Could it be that the 9900X3D manages to be the first ever desirable x900X3D SKU???
 
Not the exact way I described. Epyc chips have an array of fuses that correspond to the OEM's/System Integrators and it will blow the fuse for them on first power on in their motherboard. This makes it so other brands of motherboard will refuse to post with the CPU.
But this is opt-in. It wont be used if system integrator/oem won't enable it. Usually it is also a vendor specific lock and it also applies to some ryzen pro systems too.
 
Strix Halo should have had X3D as part of its design intent. But AMD is not a consumer focused company, so expect perpetual disappointment (its not just them, careful what ya wish for, we'll be looking at ARM and low power/low core count/etc chips). But what if...

I think there is a chance that it happens. My guess is, the Strix Halo CCD will have ability to add V-Cache, but AMD will at first wait to see how much interest there is before committing to making it a product.

Just a speculation on my part.
 
It's still e-waste generation. AMD shouldn't enable OEMs like that but I understand they don't want to lose a deal to Intel because of some fuses.
I agree it would be best if they did away with this feature, just wanted to underline not every EPYC cpu has to be affected by this.
 
The only thing that could possibly make the dual CCD X3D SKUs desirable for gaming over the single CCD would be if they managed to unify both CCDs into a single 16 core CCX that shared the X3D die.
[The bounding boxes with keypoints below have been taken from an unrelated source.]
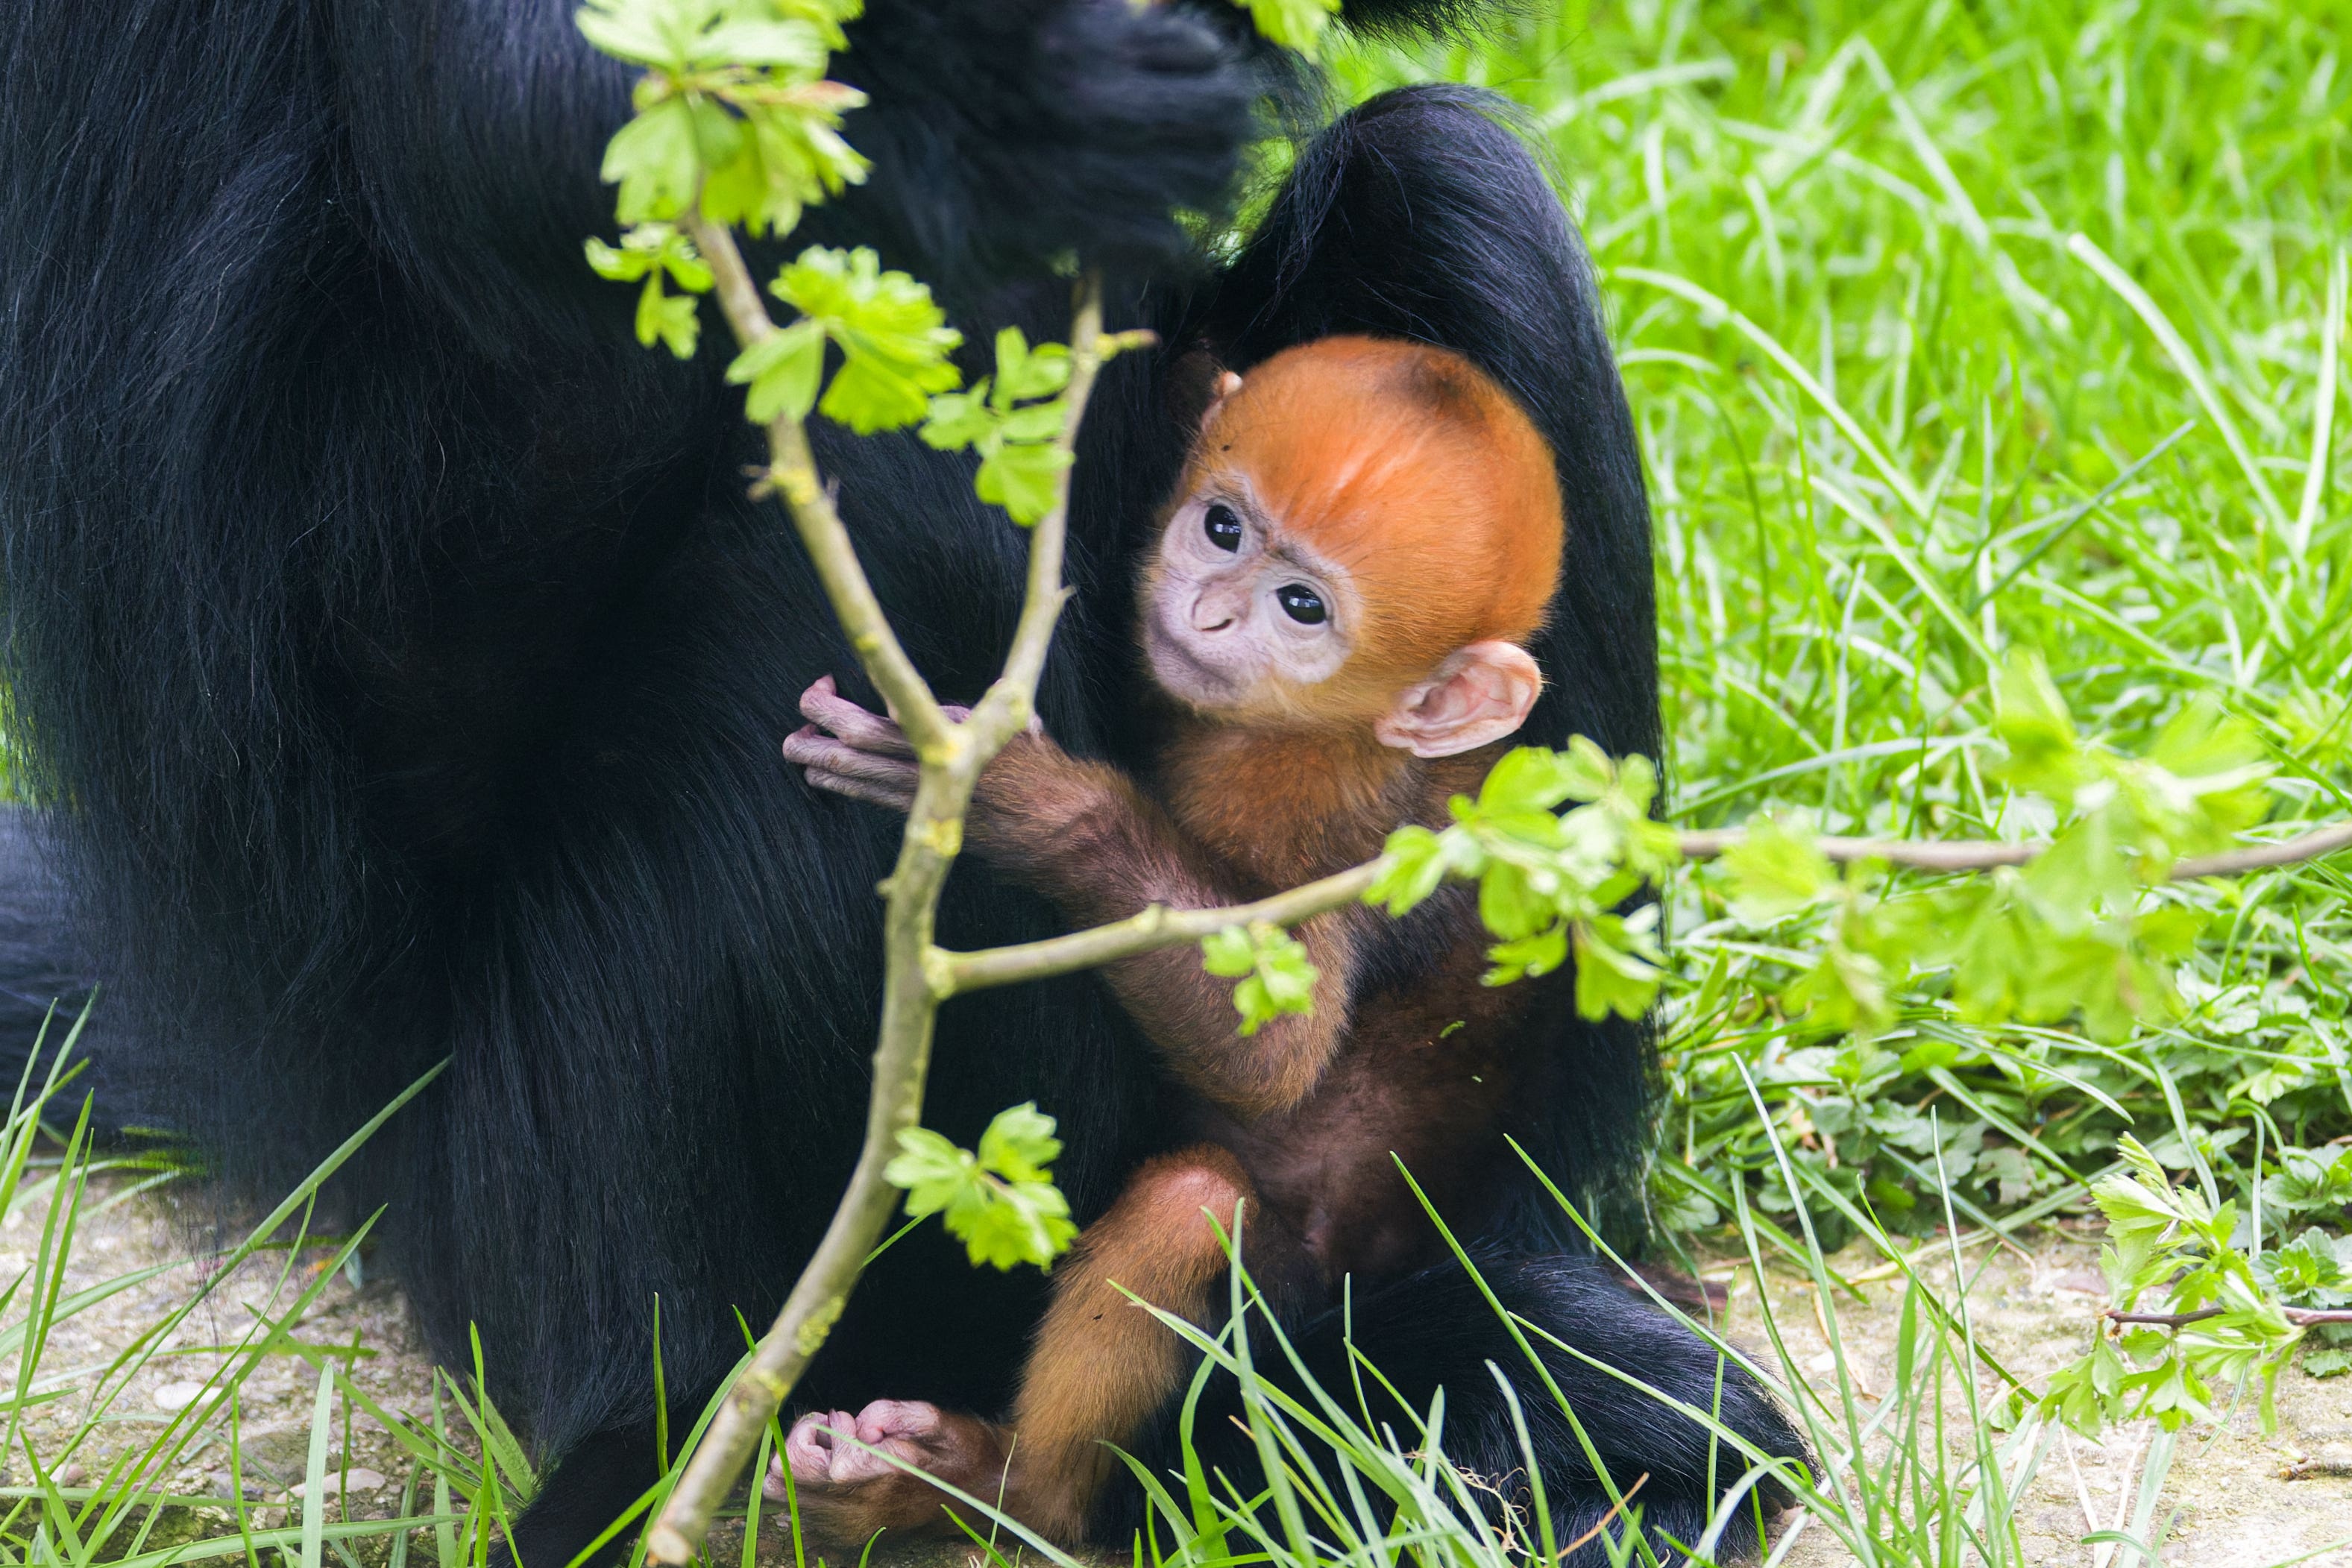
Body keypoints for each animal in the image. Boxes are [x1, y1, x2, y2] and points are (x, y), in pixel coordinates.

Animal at [781, 341, 1570, 1542]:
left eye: (1302, 606)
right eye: (1223, 527)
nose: (1204, 613)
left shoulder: (1316, 808)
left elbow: (1274, 1053)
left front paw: (1028, 803)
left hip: (1282, 1315)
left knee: (1188, 1205)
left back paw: (996, 1490)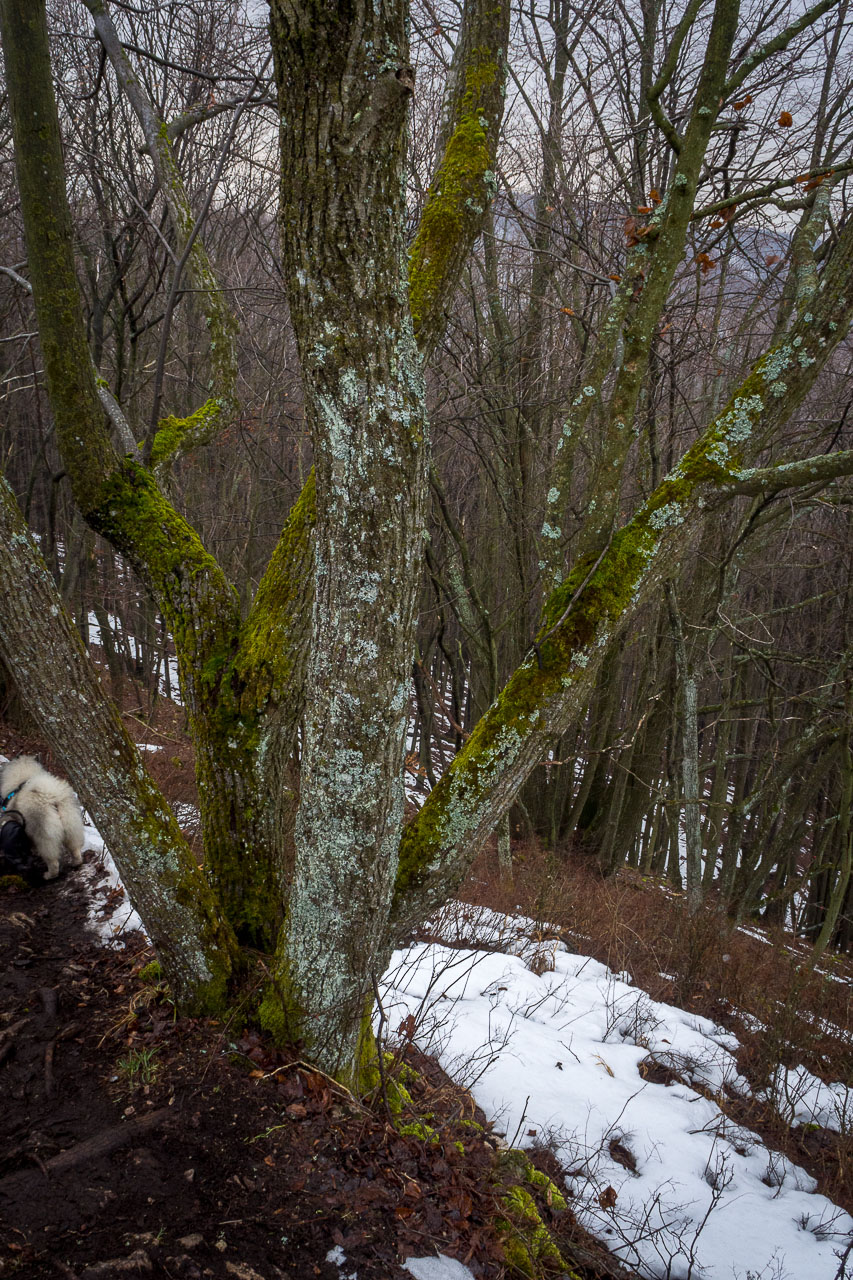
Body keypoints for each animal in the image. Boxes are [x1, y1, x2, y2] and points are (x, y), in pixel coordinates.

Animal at [0, 752, 85, 885]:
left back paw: (48, 875)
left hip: (44, 838)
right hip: (72, 824)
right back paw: (76, 863)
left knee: (53, 862)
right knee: (75, 849)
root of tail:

This wont happen though, because it would be potent and sell like hotcakes. :tearsofjoy::tearsofjoy:
 
The only thing that could possibly make the dual CCD X3D SKUs desirable for gaming over the single CCD would be if they managed to unify both CCDs into a single 16 core CCX that shared the X3D die. This wont happen though, because it would be potent and sell like hotcakes. :tearsofjoy::tearsofjoy:
It would only cost 1000$ dollars. :fearscream:
 
I thought Strix Halo was going to have extra cache in the form of MALL or an L4 or something (shared by CPU and GPU) Wouldn’t 3D cache be a little redundant in that case?

Is there any solid info one way or the other if it will feature such a cache?
 
Has AMD fixed Zen 5 yet? By this I mean are they able to hit their performance targets prior to release of Zen 5? Will the x3D chips solve AMD's Zen 5 problems?
 
I thought Strix Halo was going to have extra cache in the form of MALL or an L4 or something (shared by CPU and GPU) Wouldn’t 3D cache be a little redundant in that case?

Is there any solid info one way or the other if it will feature such a cache?
Halo is going to have something to aid in the video memory bandwidth available to its GPU, as DDR-5 aint going to cut it for 40 CUs. Whether thats a large chunk of GPU L2 or L3 cache or on chip VRAM, nobody knows outside of AMD and TSM at this point.
 
Strix Halo should have had X3D as part of its design intent. But AMD is not a consumer focused company, so expect perpetual disappointment (its not just them, careful what ya wish for, we'll be looking at ARM and low power/low core count/etc chips). But what if...
The performance uplift is likely far lower than you think.
X3D yields so well on desktop parts due to low membw and IFOP bw.
Halo has far more membw, USR means the CCD is no longer bottlenecking and MALL to add another cache layer.
So it is likely not worth the cost.
 
MALL cache is there for a couple of reasons. Not only does it increase the effective bandwidth of main memory from the 256 bit 200+ GB/sec to about double that, it ALSO decreases power draw due to memory accesses as every bit that it serves is notably less costly, energy wise, than a call to DRAM.